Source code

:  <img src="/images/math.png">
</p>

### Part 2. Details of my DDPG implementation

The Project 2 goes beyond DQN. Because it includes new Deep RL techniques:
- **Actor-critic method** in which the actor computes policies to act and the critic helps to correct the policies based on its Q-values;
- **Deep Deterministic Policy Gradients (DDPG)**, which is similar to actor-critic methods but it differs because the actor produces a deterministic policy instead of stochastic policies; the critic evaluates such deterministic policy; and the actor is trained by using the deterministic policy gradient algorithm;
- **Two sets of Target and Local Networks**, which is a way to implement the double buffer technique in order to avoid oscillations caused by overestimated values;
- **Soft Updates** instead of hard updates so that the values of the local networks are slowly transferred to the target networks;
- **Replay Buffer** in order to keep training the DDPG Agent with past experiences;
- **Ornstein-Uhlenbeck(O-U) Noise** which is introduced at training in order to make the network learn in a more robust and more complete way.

— Task directions —
If a line in the records above contains the string "training", copy that line out.

— Reply —
- **Replay Buffer** in order to keep training the DDPG Agent with past experiences;
- **Ornstein-Uhlenbeck(O-U) Noise** which is introduced at training in order to make the network learn in a more robust and more complete way.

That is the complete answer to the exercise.